The quadrant defense:

The fundamental concept of this system is to break down your own target zone into 4 quadrants:

  1. Outside and above your secondary
  2. Outside and below your secondary
  3. Inside your secondary, above your sword
  4. Inside your secondary, below your sword

In each case, the defense is enacted to close the line of attack with the secondary and support the action by counter attacking with the sword. We are not simply impeding the arriving attack, but pushing forwards to actively disrupt and deflect the incoming attack. Also, by pushing forwards instead of sideways, we do not open a space between the sword and the secondary that the opponent can take advantage of.

Note in the examples below how the arms are portrayed moving forwards to defend the incoming attack.

The following images present examples from Capo Ferro’s 1610 treatise (Gran Simulacro…)[1] and a 1644 German-French reprint of Giganti’s 1606 (Scola overo teatro…)[2]:

Defenses in quadrant 1, outside and above your secondary:

– Giganti with sword and dagger

– Capo Ferro with sword and cape

– Capo Ferro with sword and Rotella

Defenses in quadrant 2, outside and below your secondary:

– Giganti

– Capo Ferro

Defenses in quadrant 3, inside your secondary, above your sword:

– Giganti

– Capo Ferro

Defenses in quadrant 4, inside your secondary, below your sword:

– Giganti

– Capo Ferro

The general idea of this system is that by simplifying everything into one of four defensive actions, you short cut your decision making of ‘how do I defend this attack?’, and move quickly into defending yourself. Wherever your opponent’s point goes, you counter with a deflection from your secondary, putting your sword to an opening in their defense, usually just inside of their sword arm, and pushing forward with a counter attack.

Try this with a friend:

  • Set yourself in guard with your secondary shoulder loose and as extended as possible without straining or rotating your back hip forwards.
  • Your partner approaches you in guard and aims their point where they see an opening, stopping just at the edge of their lunge distance.
  • Determine which quadrant they are pointing at and prepare the appropriate defense with the secondary.
  • Your partner attacks the opening with a lunge. You defend the attack with your secondary and extend your sword arm to where they are not defended.
  • Note: the key to this action is that both hands move forwards together, one defending and the other attacking. Leaning forward with your torso (and not moving your feet) will also help.
  • Repeat and practice defending against attacks to all 4 quadrants.

If you find that your partner is attacking the same quadrants over and over again, and not attacking others, then you are probably covering the un-attacked quadrants in your guard. Try situating yourself in a different position that will create a new opening for your partner to attack.
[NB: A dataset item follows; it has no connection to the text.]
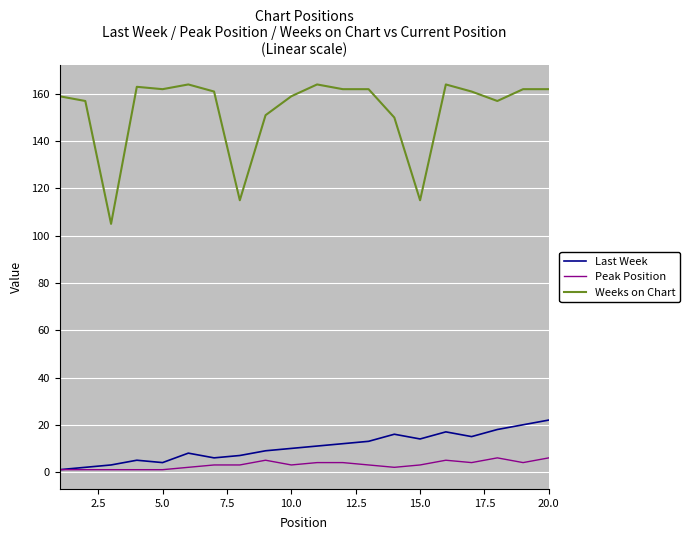

What is the greatest value displayed?

164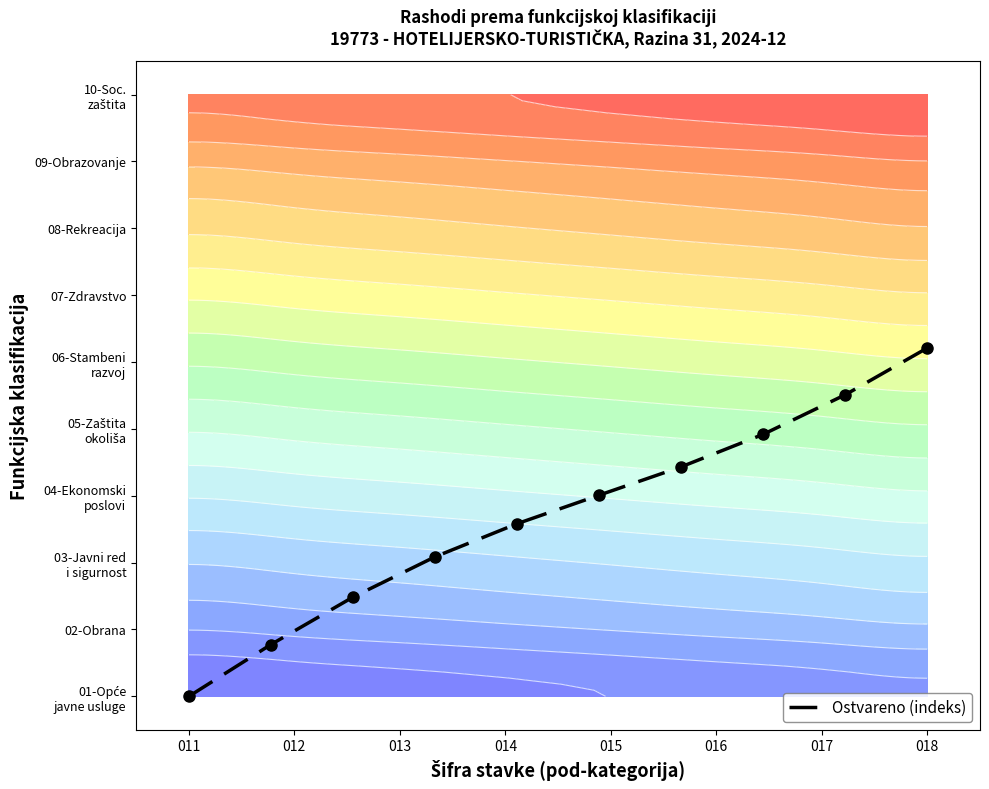

What is the greatest value displayed?

5.2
With practice you should find that you can easily respond to a predictable, straight-line attack, and can quickly assess where your opponent’s attack is directed. Also, you may find that if you situate yourself in specific postures, your opponent is more prone to attacking you in one spot more than another, making them more predictable and easier to counter.

1.Capo Ferro, Ridolfo. Scans of illustrations. Gran Simulacro della Arte e dell Uso della Scherma. Siena, Italy, 1610.

2. Giganti, Nicoletto. Scola, overo, Teatro : nelquale sono rappresentate diverse maniere, e modi di parare, e di ferire di spada sola, e di spada, e pugnale; dove ogni studioso portra essercitarsi e farsi prattico nella professione dell’ Armi. Herzog August Bibliothek. 2009.